Did you know that Major League Baseball (MLB) funds research?  The United States Agriculture Department (USDA) recently announced the results of a study on baseball bat breakage funded by the MLB (see the press release).  In 2008, the joint Safety and Health Advisory Committee of Major League Baseball and the Major League Baseball Players Association asked for and provided funding for a team at the USDA’s U.S. Forest Products Laboratory (FPL) led by project coordinator, David Kretschmann, to study the frequency of bats breaking into multiple pieces, and to develop guidelines for a safer bat.

The team reviewed both video footage and actual broken bats of every broken bat incident that occurred during the 2008 season.  Inconsistencies in the “wood quality, primarily the manufacturing detail “slope of grain,” for all species of wood used in Major League bat manufacture was the main cause of broken bats. Also, low-density maple bats were found to not only crack but shatter into multiple pieces more often than ash bats or higher-density maple bats. Called multiple-piece failure, shattered bats can pose a danger on the field and even in the stands.”  Straighter grain in bats tended to result in less breakage.  Statistics indicate that 64% of bats used in MLB are maple, while 33% are ash.

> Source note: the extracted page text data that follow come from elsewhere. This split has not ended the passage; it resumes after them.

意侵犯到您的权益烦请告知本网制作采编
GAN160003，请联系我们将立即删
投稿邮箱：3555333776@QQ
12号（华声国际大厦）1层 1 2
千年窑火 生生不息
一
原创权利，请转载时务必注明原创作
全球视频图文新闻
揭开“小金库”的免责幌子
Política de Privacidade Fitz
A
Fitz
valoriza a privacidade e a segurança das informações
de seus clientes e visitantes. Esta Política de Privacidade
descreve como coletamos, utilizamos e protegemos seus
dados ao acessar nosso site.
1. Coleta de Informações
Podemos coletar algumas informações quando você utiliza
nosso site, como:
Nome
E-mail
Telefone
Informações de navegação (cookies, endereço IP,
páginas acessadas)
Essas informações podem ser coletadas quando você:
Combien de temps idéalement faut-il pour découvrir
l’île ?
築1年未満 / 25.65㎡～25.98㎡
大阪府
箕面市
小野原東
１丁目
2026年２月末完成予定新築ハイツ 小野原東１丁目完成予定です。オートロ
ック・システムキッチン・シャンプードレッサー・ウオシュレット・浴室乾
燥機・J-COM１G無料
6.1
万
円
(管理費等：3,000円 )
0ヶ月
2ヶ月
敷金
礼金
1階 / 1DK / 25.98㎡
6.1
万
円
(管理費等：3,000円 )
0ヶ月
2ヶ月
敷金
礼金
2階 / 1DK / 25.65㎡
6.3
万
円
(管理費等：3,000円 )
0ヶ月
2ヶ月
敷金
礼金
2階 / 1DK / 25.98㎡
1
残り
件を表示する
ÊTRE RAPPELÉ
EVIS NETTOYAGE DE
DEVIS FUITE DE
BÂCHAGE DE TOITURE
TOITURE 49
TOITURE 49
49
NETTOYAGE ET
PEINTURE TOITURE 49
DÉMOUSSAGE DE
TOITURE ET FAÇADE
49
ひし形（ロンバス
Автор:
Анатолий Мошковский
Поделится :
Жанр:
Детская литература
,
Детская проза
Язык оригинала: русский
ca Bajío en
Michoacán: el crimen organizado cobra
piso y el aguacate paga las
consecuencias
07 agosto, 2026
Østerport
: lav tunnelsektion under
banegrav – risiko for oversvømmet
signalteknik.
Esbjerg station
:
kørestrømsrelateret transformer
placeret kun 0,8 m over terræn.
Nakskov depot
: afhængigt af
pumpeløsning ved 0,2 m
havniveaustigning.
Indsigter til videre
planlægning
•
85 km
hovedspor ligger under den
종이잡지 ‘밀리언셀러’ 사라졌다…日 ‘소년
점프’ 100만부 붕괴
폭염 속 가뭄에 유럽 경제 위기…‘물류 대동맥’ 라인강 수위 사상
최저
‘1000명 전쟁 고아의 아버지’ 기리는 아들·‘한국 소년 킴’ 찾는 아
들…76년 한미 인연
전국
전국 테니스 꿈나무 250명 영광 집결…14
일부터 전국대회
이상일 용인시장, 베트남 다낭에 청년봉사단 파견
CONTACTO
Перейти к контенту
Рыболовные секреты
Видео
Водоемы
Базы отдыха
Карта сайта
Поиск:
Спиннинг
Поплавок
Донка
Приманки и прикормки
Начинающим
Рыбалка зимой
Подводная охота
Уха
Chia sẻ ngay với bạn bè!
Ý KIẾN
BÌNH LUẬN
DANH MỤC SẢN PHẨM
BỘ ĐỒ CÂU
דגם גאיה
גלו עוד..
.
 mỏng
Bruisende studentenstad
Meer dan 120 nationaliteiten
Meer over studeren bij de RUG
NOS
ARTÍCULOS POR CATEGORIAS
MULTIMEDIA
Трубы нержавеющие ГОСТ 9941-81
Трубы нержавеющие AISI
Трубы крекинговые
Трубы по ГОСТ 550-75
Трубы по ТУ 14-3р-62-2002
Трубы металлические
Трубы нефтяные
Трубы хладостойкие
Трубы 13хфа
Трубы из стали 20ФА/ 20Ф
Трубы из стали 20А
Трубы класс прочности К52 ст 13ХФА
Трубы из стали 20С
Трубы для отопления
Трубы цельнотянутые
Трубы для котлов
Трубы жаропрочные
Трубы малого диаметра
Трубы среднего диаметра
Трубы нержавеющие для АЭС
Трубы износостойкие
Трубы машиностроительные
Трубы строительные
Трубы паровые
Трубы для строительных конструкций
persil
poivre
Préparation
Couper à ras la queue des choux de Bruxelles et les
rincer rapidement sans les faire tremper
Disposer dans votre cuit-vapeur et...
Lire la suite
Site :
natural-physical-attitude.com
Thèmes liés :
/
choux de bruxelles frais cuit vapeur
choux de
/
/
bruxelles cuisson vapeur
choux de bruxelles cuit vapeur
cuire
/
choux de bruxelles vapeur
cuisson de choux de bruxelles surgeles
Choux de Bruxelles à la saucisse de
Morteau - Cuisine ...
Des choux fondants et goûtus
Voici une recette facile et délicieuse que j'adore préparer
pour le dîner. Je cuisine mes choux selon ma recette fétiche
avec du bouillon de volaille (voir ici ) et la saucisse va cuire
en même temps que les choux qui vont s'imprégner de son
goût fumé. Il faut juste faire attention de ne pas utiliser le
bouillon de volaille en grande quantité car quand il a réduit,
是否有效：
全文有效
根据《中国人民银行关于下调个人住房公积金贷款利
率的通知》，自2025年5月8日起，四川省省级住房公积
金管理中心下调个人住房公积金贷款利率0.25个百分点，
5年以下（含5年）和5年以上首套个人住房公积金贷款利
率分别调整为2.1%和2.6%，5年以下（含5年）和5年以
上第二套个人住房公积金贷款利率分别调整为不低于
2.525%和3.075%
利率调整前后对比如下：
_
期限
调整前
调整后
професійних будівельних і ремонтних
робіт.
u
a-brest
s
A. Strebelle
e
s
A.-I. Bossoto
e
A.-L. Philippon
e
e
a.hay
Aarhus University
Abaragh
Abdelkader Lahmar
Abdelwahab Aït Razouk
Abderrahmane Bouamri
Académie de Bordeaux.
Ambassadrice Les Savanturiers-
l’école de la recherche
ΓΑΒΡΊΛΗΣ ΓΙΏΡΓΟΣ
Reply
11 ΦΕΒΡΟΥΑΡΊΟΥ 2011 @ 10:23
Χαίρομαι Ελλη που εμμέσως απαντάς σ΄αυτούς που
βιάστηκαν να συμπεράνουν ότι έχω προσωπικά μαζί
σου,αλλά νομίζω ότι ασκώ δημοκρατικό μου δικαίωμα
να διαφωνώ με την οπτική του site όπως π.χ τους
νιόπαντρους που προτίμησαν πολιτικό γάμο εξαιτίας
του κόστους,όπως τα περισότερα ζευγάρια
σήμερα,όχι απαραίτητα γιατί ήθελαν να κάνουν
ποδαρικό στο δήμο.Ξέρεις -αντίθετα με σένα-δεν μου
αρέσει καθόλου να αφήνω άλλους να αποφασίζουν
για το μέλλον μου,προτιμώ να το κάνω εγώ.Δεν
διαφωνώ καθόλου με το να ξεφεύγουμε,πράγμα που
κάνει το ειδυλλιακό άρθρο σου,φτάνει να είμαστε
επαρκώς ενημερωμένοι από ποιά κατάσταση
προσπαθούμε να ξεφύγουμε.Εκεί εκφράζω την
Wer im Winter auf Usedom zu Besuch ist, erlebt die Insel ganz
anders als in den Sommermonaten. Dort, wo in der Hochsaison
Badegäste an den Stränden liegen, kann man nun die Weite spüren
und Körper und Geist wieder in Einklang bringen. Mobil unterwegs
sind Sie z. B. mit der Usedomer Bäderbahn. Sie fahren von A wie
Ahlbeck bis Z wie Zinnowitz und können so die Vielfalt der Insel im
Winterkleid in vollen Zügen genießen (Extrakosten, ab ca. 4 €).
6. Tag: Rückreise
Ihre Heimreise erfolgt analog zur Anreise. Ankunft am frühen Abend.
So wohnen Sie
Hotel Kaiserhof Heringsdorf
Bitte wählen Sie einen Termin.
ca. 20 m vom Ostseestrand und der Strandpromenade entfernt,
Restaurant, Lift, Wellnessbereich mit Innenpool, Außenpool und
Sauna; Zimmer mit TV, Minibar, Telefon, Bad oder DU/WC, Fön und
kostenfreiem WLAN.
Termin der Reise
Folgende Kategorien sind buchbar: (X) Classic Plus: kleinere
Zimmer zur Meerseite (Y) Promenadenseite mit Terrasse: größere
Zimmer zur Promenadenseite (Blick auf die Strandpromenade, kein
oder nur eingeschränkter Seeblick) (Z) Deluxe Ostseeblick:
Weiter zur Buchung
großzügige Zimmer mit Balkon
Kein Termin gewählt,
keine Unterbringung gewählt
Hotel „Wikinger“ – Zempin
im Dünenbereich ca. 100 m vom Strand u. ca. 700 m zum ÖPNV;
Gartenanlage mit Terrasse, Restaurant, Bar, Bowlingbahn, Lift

Data presented in the Lab Notes section of the FPL website indicates that since 2008, the average multiple-piece failure bats per game has decreased from 1 to 0.5, indicating a 50% drop, with the majority of the decrease coming from 2008-2011.  The average broken bats per game has also decreased from about 2 to 1.8, a 10% decrease in the same time period.  Manufacturing changes were implemented based on limits to bat geometry dimensions, wood density restrictions, and wood drying recommendations.

So how does this all relate to compliance and software?  Could this study have been tracked with the InfoEd suite?

  • Clinical Trials / Human Subjects – video monitoring, consenting study participants to the dangers of possible broken bats, adverse events.
  • Grants, Pre/Post Award – funding of the research, agreements.
  • Environmental Health and Safety – hazardous materials, Items Equipment collecting data on make, model, and type of equipment.
  • Technology Transfer – patents, manufacturing, improvements.